Mississippi officer fired after jailing 10-year-old boy for peeing behind car

An officer in Mississippi’s Senatobia Police Department was fired after taking a 10-year-old child into custody for urinating in public.

The boy was taken into custody earlier this month after peeing behind his mother’s car, according to Fox13. When Latonya Eason stopped by the Senatobia attorney’s office for legal advice, her son started urinating behind her car, and a police officer spotted him.

Ms Eason recounted the incident to the network. She asked her son why he did that and he reportedly replied, “Mom, my sister said they don’t have a bathroom there.” Ms Eason then said, “You should have come and asked me if they had a restroom.”

The officer told the boy he could get back in the car, Ms Eason told the outlet, adding that the officer was just going to give a warning. But then several other police officers showed up – one said the child had to go to jail, she recalled.

“No, him urinating in the parking lot was not right, but at the same time I handled it like a parent and for one officer to tell my baby to get back in the car it was okay and to have the other pull up and take him to jail. Like no,” the mother told Fox13. “I’m just speechless right now. Why would you arrest a 10-year-old kid?”

“I started crying a little bit. They took me down there and got me out of the truck. I didn’t know what was happening,” the 10-year-old told the outlet. “I get scared and start shaking and thinking I am going to jail.”

The boy said they held him in a jail cell; his mother added that they charged him with child in need of services and then released him to her.

Police Chief Richard Chandler issued a statement saying the officers’ decision to transport the child to jail was a mistake (Senatobia Police Department)
Police Chief Richard Chandler issued a statement saying the officers’ decision to transport the child to jail was a mistake (Senatobia Police Department)

“That could really traumatise my baby. My baby could get to the point where he won’t want to have an encounter with the police, period,” Ms Eason said.

The Senatobia Police Chief Richard Chandler told Fox13 that “the officer did not observe a parent on the scene during the initial contact.” He said that the officers transported the child to the police station where the child was released to his mother. He called the incident “an error in judgment” to relocate the child, as Ms Eason actually was nearby.

“Mistakes like this are a reminder in this profession as to the continual need for training and refreshers on the various topics that we encounter each day,” he said.

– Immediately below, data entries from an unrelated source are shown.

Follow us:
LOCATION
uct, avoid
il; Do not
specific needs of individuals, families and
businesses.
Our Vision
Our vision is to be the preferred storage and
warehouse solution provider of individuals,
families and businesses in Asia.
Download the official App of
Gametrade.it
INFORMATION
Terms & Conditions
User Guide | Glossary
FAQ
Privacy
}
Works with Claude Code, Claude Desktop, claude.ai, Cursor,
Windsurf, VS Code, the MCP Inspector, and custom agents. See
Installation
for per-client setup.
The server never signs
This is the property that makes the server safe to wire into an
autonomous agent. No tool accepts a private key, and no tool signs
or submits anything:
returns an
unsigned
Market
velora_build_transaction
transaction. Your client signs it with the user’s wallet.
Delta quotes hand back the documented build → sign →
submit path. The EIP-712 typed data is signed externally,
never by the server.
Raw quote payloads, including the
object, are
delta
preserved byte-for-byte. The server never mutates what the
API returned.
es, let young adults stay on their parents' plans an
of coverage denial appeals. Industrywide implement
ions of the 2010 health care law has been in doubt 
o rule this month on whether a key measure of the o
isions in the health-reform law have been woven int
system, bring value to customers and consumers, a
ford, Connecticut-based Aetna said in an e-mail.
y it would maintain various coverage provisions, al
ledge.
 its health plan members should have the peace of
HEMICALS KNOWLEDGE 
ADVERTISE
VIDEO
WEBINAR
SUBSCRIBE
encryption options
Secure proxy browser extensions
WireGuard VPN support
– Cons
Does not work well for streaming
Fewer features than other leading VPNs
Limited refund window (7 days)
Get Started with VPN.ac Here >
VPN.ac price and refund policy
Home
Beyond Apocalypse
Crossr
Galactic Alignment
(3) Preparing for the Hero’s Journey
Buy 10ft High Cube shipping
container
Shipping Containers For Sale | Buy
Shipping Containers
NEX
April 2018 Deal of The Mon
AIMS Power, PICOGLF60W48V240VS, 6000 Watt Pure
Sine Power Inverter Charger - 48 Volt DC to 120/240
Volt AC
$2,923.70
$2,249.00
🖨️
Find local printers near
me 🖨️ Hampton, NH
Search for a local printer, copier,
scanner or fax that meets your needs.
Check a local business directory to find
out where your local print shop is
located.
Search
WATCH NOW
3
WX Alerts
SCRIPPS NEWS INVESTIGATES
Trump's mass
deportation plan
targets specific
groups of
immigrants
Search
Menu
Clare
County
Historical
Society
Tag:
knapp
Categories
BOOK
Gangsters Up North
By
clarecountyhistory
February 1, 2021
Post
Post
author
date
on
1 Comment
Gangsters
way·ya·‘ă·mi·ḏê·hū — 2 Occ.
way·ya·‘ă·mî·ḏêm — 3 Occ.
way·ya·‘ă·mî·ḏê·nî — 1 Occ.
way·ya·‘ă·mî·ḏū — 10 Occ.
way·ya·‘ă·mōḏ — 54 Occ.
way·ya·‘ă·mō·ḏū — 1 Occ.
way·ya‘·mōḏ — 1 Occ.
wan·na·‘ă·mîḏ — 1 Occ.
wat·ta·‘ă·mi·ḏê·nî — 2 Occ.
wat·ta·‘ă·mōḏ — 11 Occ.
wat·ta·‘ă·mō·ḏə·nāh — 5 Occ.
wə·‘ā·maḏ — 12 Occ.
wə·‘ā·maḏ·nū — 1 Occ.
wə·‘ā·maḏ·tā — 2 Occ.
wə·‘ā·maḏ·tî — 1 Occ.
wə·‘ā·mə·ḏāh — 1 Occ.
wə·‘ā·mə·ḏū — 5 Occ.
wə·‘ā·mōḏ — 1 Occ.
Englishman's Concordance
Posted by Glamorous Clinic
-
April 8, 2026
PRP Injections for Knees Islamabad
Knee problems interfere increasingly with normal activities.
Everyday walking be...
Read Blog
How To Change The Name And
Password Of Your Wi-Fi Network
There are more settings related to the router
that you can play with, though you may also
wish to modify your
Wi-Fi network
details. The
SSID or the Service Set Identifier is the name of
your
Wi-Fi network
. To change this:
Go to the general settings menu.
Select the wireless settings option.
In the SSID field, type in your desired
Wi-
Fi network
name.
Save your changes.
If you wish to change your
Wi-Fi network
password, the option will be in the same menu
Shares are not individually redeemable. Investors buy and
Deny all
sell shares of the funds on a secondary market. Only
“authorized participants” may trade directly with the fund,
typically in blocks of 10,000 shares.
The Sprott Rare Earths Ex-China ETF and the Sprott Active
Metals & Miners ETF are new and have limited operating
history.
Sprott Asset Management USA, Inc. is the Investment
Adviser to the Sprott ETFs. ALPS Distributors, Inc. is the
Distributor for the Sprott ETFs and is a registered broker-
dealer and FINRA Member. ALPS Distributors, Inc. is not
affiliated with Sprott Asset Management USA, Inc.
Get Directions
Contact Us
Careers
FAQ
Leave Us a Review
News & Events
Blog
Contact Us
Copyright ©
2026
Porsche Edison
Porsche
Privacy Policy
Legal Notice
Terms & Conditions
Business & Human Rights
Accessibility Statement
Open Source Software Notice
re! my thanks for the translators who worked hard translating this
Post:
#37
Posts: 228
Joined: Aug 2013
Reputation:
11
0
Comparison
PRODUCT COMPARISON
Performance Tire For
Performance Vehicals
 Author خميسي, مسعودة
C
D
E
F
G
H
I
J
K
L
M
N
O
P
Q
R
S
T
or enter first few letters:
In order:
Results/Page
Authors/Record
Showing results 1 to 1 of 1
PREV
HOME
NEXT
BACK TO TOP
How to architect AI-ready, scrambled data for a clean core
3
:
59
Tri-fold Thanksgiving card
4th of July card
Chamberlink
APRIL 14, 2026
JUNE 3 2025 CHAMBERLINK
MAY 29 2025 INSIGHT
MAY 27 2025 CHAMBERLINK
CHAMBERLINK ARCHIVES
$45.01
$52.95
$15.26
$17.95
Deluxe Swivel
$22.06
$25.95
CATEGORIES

On Monday, Mr Chandler issued a statement on Facebook, saying that this incident “triggered an internal complaint,” which resulted in an investigation.

The police chief said that one of the officers involved “is no longer employed” as the “officer’s decisions violated our written policy and went against our prior training on how to deal with these situations.”

He added that other officers involved “will be disciplined.”